== Exercise directions ==
Only lines that contain the word "groups" are to be returned from the data below.
━━ Given information ━━
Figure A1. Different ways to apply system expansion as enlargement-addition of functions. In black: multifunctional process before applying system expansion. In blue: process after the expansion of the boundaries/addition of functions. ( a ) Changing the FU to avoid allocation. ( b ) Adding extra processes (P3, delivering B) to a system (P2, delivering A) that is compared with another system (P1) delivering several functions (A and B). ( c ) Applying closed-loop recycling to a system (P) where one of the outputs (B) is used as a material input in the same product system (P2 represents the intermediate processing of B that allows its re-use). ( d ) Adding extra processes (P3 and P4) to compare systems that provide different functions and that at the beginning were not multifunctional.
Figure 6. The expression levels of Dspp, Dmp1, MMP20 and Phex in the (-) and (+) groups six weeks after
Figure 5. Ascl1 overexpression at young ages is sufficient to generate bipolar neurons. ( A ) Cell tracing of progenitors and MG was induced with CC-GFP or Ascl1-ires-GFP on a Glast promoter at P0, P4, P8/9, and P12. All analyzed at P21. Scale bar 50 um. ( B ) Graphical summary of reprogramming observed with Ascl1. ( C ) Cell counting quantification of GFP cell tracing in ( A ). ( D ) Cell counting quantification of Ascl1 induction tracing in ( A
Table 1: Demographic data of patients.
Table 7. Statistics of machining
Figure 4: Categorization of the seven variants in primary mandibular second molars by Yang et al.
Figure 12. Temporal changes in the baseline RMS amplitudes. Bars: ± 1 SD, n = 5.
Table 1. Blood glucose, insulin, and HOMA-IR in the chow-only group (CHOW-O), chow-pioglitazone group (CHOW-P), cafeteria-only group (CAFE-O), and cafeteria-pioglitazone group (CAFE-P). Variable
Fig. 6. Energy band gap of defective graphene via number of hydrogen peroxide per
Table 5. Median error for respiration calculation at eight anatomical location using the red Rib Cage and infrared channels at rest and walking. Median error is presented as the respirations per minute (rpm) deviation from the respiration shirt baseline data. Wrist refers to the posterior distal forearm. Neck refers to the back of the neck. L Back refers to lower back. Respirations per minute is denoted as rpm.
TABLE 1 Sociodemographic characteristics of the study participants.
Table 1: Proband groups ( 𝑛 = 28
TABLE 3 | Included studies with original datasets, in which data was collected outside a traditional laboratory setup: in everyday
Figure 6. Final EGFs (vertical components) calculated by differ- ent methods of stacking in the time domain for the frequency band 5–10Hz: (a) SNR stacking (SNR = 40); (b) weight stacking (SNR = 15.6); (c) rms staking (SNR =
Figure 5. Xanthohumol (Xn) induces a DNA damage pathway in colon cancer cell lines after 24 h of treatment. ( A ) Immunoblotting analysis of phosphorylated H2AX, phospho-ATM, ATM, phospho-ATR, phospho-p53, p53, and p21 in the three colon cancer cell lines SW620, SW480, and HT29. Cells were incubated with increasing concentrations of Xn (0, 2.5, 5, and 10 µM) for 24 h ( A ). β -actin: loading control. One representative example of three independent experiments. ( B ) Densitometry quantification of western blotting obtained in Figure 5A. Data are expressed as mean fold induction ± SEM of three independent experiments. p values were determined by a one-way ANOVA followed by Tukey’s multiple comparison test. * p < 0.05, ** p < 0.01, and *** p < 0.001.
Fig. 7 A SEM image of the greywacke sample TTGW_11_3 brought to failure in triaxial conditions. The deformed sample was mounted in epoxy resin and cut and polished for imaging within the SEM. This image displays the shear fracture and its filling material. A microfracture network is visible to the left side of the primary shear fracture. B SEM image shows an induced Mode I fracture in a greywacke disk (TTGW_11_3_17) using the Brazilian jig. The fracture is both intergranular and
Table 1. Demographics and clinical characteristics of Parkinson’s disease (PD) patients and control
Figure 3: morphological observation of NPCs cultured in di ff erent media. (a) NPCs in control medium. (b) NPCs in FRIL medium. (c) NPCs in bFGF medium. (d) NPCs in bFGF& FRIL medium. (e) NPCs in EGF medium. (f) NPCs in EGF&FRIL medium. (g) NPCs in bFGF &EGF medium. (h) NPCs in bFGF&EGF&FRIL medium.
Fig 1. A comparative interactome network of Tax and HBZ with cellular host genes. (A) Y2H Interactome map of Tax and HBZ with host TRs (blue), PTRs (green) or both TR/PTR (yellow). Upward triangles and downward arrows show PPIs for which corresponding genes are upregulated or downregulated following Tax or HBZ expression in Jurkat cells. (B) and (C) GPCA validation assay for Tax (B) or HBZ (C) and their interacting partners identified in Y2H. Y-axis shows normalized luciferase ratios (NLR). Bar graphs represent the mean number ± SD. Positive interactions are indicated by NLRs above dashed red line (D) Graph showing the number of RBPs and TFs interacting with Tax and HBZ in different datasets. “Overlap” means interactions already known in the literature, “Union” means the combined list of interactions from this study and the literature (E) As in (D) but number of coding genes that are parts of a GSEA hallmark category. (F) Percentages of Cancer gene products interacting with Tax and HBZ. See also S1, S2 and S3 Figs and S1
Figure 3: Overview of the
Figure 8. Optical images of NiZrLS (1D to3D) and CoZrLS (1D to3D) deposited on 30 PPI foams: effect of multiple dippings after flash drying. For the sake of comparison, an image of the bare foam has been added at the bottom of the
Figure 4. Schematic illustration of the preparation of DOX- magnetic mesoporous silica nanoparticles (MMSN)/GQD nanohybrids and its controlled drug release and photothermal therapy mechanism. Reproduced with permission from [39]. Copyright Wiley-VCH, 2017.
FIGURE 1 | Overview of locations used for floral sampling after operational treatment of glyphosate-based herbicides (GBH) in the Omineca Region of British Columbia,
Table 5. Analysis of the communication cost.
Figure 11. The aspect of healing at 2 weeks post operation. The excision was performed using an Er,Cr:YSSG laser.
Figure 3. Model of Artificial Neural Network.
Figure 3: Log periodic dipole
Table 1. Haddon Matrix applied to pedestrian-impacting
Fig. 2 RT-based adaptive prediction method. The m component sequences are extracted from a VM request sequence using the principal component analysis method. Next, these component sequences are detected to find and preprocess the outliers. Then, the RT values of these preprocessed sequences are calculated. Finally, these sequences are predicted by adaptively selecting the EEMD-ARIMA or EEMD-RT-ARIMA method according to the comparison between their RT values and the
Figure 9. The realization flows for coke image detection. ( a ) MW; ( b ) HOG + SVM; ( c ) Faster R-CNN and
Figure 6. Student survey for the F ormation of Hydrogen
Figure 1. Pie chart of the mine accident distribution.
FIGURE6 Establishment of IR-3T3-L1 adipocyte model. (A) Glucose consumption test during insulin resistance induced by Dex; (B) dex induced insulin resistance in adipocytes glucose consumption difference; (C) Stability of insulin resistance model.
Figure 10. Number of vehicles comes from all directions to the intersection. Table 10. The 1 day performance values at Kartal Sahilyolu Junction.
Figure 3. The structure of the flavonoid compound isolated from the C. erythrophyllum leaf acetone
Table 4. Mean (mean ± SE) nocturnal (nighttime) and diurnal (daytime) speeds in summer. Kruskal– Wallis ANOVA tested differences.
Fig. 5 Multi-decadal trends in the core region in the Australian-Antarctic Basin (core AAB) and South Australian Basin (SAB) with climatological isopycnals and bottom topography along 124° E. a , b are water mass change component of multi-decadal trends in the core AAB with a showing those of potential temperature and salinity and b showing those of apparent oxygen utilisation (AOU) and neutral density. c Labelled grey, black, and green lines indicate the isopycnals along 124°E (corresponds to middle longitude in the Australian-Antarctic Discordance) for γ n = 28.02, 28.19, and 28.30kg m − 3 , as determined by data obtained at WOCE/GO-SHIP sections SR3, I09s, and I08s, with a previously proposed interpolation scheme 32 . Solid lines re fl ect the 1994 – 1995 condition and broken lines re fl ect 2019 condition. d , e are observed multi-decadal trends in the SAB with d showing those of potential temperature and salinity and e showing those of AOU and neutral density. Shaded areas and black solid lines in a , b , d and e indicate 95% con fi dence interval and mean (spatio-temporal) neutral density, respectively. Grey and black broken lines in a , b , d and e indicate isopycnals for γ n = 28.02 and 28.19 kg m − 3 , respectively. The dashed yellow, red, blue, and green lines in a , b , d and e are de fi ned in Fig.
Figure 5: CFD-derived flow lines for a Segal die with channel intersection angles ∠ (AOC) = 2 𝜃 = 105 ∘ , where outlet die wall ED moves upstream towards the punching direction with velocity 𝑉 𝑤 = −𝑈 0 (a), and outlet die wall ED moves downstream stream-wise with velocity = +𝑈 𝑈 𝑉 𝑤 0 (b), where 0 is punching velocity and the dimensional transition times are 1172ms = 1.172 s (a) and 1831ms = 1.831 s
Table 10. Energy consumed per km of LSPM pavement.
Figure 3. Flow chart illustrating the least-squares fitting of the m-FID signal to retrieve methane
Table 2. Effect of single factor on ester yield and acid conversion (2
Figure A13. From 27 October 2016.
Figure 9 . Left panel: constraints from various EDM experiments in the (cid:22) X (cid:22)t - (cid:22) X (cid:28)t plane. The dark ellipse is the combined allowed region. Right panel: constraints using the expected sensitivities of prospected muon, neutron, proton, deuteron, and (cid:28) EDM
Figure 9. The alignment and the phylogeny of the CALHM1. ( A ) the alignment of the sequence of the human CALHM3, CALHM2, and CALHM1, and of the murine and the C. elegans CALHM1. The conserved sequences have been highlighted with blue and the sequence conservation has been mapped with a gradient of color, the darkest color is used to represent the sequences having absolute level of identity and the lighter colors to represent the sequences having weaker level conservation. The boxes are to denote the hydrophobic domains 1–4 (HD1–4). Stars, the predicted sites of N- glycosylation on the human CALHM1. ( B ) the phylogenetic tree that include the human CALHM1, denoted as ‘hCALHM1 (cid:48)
━━━
== Result for this exercise ==
Figure 6. The expression levels of Dspp, Dmp1, MMP20 and Phex in the (-) and (+) groups six weeks after
Table 1: Proband groups ( 𝑛 = 28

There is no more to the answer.